→ TASK REQUIREMENTS
Tally up the lines in the following entries where the string "fractalNoise" appears, and answer with the number alone.

→ RECORDS SHOWN

------------

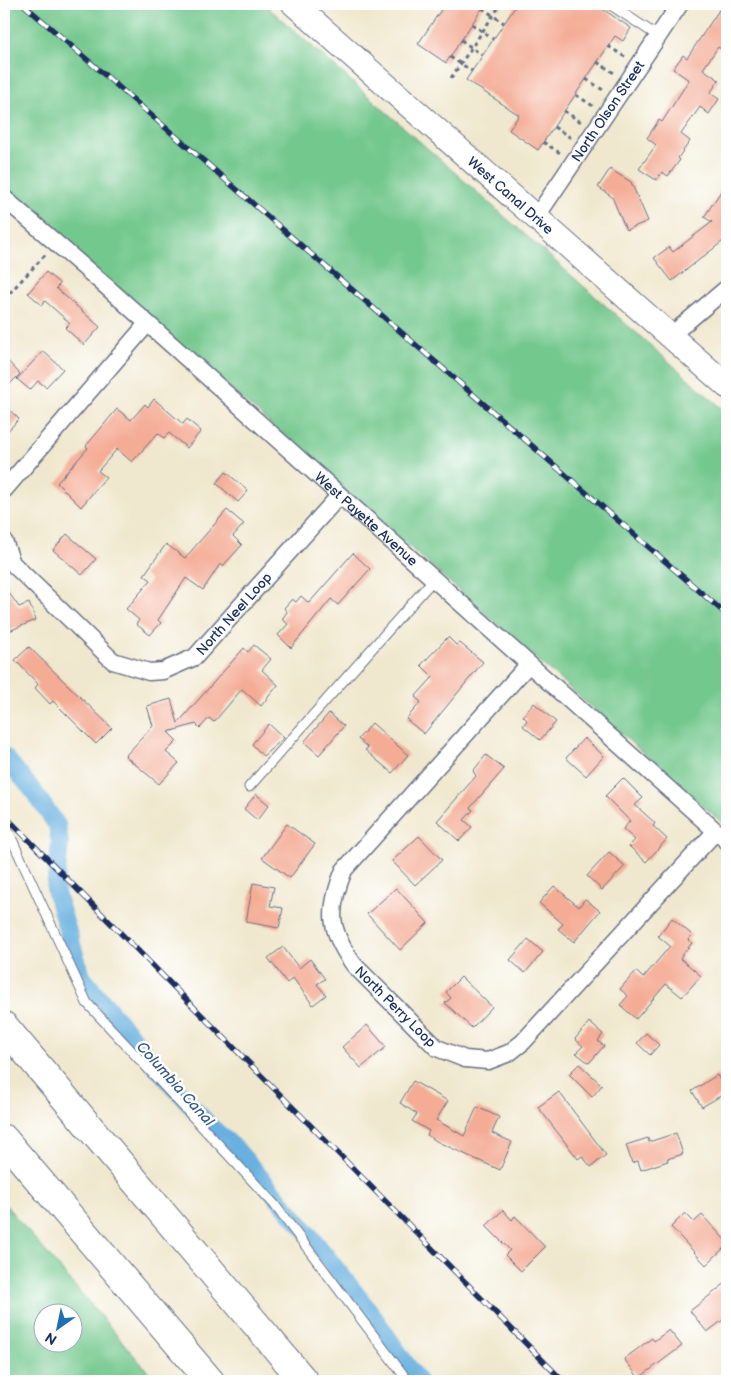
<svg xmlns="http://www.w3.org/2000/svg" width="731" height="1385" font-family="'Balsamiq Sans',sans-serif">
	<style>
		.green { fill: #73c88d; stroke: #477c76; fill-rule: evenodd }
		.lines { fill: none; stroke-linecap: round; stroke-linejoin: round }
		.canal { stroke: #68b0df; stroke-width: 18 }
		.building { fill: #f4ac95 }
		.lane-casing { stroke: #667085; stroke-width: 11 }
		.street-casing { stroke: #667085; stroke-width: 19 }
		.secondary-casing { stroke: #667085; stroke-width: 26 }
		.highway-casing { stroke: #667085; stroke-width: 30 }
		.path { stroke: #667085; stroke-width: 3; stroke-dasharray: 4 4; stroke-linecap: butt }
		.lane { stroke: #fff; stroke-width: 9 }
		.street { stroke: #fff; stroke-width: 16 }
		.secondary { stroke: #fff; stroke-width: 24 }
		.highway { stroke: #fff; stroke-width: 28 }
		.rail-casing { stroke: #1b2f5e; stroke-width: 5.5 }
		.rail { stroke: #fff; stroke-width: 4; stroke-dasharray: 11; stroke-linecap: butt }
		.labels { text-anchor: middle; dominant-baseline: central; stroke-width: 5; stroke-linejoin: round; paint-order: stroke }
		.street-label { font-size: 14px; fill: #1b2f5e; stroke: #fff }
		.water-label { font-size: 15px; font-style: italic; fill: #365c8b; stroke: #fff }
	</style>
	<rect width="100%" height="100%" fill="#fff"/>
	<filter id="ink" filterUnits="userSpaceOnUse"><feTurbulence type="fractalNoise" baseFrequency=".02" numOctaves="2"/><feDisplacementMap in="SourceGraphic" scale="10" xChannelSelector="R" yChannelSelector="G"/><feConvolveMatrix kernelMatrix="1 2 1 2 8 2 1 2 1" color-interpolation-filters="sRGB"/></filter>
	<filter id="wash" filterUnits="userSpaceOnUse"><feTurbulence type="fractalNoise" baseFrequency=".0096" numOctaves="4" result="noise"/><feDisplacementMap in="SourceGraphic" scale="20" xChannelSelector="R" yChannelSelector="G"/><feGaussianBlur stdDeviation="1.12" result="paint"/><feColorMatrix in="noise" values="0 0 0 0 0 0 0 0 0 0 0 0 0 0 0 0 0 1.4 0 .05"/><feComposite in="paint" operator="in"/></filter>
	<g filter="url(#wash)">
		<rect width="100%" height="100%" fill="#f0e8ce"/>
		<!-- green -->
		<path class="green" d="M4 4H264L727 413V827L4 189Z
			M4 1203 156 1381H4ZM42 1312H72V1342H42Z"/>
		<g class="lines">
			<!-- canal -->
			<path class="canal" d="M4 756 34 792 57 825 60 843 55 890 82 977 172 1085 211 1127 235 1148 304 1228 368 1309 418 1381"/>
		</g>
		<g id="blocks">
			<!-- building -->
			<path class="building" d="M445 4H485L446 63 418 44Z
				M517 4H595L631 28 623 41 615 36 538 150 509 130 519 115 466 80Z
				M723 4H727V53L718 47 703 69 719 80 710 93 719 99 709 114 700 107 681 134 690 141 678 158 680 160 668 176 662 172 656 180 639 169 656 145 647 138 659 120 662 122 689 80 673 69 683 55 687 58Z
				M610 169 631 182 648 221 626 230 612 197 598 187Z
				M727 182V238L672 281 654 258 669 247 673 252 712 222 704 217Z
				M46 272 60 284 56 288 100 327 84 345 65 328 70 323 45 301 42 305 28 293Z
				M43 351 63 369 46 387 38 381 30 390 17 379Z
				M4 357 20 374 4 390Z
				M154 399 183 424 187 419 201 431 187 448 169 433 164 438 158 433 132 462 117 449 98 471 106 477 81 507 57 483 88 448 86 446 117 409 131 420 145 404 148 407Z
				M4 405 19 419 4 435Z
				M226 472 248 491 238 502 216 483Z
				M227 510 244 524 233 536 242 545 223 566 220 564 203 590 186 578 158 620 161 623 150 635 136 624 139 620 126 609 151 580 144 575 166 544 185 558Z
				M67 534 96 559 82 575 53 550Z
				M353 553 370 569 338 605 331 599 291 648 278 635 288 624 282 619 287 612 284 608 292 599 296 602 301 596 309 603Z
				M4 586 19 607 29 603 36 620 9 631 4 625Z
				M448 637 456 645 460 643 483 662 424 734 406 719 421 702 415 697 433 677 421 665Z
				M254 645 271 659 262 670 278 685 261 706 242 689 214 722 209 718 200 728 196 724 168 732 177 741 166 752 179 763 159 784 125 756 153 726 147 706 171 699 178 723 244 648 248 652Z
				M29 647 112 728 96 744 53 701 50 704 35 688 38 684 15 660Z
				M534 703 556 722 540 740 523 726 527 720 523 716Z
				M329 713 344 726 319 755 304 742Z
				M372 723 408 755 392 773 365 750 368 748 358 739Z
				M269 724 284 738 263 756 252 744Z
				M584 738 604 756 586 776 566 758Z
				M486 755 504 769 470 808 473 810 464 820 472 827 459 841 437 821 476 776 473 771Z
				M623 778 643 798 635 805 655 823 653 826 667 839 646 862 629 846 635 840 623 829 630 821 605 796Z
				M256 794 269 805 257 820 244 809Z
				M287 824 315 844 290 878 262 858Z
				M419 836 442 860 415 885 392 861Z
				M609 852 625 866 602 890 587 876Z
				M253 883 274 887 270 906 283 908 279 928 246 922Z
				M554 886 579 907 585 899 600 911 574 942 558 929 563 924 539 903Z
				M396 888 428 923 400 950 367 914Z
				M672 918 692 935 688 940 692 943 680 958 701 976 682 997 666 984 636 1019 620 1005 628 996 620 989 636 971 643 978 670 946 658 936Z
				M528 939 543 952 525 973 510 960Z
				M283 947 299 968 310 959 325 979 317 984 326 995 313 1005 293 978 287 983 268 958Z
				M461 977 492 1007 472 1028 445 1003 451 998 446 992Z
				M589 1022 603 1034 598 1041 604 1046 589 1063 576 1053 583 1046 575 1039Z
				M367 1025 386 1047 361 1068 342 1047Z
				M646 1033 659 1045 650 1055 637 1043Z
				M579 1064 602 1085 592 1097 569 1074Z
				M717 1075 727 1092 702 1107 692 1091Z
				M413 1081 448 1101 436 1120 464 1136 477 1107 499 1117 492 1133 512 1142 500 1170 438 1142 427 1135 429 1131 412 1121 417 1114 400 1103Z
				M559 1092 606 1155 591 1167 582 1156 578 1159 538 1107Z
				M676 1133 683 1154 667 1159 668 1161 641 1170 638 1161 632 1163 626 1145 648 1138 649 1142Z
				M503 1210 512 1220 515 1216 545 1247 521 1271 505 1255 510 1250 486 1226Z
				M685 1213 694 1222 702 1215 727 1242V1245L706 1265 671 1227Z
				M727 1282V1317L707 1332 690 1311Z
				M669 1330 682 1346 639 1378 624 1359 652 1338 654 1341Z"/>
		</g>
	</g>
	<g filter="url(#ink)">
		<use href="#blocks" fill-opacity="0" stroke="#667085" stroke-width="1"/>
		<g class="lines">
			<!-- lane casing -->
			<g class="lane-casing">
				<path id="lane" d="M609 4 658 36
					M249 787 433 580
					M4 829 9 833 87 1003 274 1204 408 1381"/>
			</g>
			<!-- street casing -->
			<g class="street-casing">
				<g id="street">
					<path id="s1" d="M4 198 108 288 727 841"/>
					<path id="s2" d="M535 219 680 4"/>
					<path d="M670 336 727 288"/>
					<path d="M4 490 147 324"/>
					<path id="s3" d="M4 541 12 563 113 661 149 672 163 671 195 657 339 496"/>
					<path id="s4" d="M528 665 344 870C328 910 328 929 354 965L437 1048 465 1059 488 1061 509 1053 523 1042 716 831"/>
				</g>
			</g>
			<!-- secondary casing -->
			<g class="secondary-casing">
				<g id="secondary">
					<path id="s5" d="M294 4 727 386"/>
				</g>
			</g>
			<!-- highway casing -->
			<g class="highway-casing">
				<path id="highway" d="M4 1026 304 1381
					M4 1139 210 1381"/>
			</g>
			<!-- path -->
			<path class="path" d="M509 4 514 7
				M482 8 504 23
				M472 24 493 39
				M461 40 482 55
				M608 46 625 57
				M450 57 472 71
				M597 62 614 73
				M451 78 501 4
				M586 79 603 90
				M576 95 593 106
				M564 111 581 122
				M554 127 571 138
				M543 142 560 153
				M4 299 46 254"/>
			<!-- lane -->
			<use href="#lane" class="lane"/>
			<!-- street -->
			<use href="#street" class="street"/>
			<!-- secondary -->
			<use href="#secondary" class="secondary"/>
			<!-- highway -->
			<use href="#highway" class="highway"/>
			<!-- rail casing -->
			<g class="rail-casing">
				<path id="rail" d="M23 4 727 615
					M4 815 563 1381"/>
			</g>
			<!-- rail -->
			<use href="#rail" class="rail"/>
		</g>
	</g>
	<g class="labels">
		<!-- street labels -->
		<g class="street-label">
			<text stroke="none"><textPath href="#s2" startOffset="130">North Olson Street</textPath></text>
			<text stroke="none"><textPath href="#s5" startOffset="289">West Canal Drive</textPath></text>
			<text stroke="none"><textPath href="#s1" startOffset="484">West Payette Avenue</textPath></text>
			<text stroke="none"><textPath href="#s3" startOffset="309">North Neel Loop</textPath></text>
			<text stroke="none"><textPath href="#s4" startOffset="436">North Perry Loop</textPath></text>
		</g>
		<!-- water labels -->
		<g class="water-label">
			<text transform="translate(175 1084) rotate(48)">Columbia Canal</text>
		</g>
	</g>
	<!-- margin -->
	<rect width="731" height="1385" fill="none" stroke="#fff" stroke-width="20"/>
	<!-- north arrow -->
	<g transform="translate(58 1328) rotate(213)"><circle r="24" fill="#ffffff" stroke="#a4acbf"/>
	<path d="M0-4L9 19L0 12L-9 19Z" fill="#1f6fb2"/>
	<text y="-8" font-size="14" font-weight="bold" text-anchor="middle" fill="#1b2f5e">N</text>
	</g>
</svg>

------------

→ RESPONSE AREA
2